Roman Catholic Policeman Killed in Northern Ireland
Feb. 22, 1985
BELFAST, Northern Ireland (AP) _ A Roman Catholic policeman escorting children on an outing to promote sectarian goodwill was ambushed and killed by IRA gunmen, police said.
The victim, Sgt. Frank Murphy, was the second Catholic security officer killed in Northern Ireland this week.
Murphy, 30, worked for the community relations branch of the Royal Ulster Constabulary, Northern Ireland's regular police force. The father of three was one of the few Catholics in the 90 percent Protestant police force, a police spokesman said.
Murphy was bringing children back to Killyleagh from the town of Armagh, where he had organized a quiz for Catholic and Protestant children in an effort to overcome sectarian divisions, the spokesman said.
He had just returned the 14 children to their school, five miles from the border with the Irish Republic, on Thursday when gunmen opened fire from a roadside cottage, the police spokesman said. Murphy died instantly.
The gunmen, who were holding the cottage's residents hostage, then ran out and pumped more bullets into Murphy's body, said the spokesman, who spoke on condition he not be identified.
The Irish Republican Army claimed responsibility for the attack without giving a motive. The killing aroused fears that the IRA, which is almost exclusively Catholic, has renewed a campaign to prevent Catholics from joining the Royal Ulster Constabulary.
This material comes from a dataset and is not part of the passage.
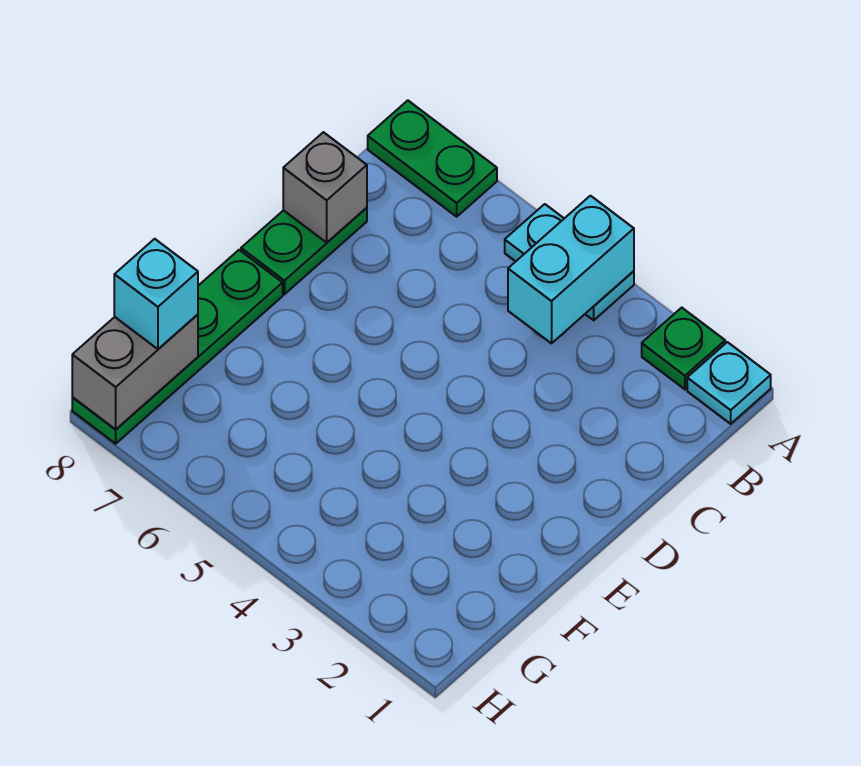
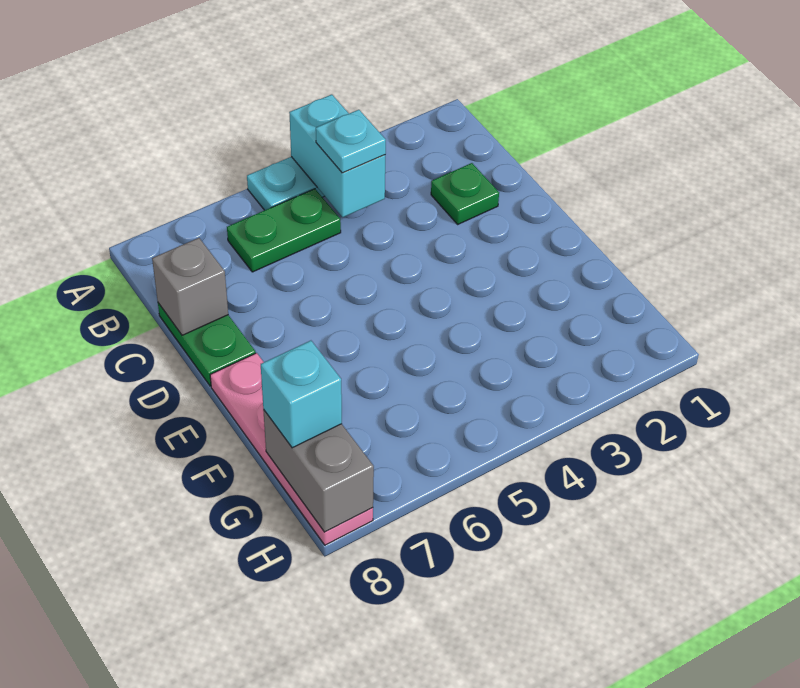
cyan 1x1 plate [687,342,771,424] -> cyan 1x1 plate moved to [316,110,386,173]
green 1x1 plate [642,308,725,389] -> green 1x1 plate moved to [431,163,499,224]
green 1x2 plate [368,100,497,217] -> green 1x2 plate moved to [227,189,341,272]
green 1x4 plate [72,250,283,444] -> pink 1x4 plate [210,353,373,545]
The IRA seeks to end British rule over Northern Ireland and unite the province with the Irish Republic.
Meanwhile, an official source said intelligence officers in the United States, Britain and the Irish Republic collaborated in tracing an alleged IRA bank account of 1.75 million Irish pounds, the equivalent of $1.64 million, seized by the Irish government.
The source, who spoke on condition he not be identified, told reporters U.S. intelligence officers helped Irish authorities chart the progress of IRA money moving from Britain to Ireland via the United States and Switzerland.
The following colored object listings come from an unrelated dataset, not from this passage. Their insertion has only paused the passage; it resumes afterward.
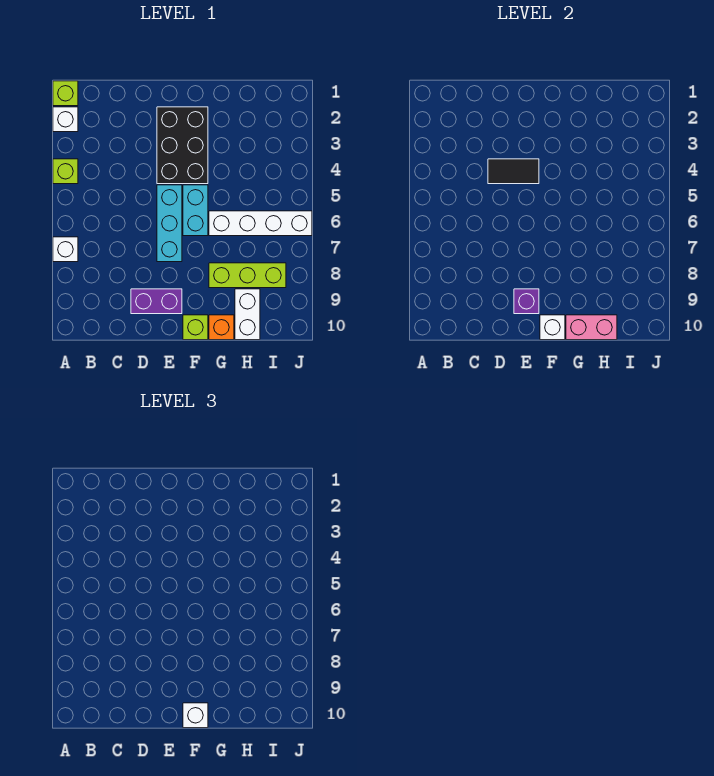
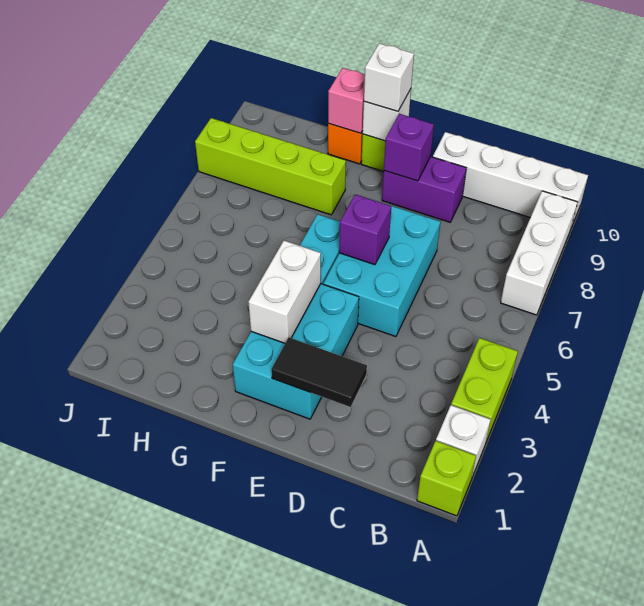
lime 1x1 brick [53,159,78,184] -> lime 1x2 brick [451,338,518,441]
white 1x1 brick [53,237,78,262] -> white 1x3 brick [501,191,578,315]
black 1x2 tile [488,159,539,184] -> black 1x2 tile moved to [271,338,367,407]
black 2x3 brick [157,107,208,184] -> cyan 2x3 brick [233,284,359,419]
cyan 1x3 brick [157,185,182,262] -> cyan 2x3 brick [323,199,440,337]
none -> purple 1x1 brick [339,194,391,265]
white 1x4 brick [209,211,312,236] -> white 1x4 brick moved to [433,132,588,227]
lime 1x3 brick [209,263,286,288] -> lime 1x4 brick [195,118,346,215]
pink 1x2 brick [566,315,617,340] -> pink 1x1 brick [328,68,365,133]
white 1x2 brick [235,289,260,340] -> white 1x2 brick moved to [249,241,321,343]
He said the government believed that in seizing the account in a bank near Dublin it had confiscated a ''major portion'' of IRA funds in the Irish Republic used to finance guerrilla action.
He gave no further details on the U.S. and British involvement.
The IRA in statements to the news media Thursday said it had no connection with the money.
The money is believed to be the proceeds of kidnapping and protection rackets and was surrendered by the Bank of Ireland branch in Navan, 40 miles northwest of Dublin, after an official order from Justice Minister Michael Noonan.
The British news agency Press Association reported that U.S. authorities ''are thought to have stumbled on the IRA connection during investigations into a bank in Boston'' over a suspected link there with organized crime.
The cash, now in the hands of the Irish High Court by virtue of emergency legislation passed earlier this week, could be distributed to charities if there is no claim to ownership within six months, Press Association said.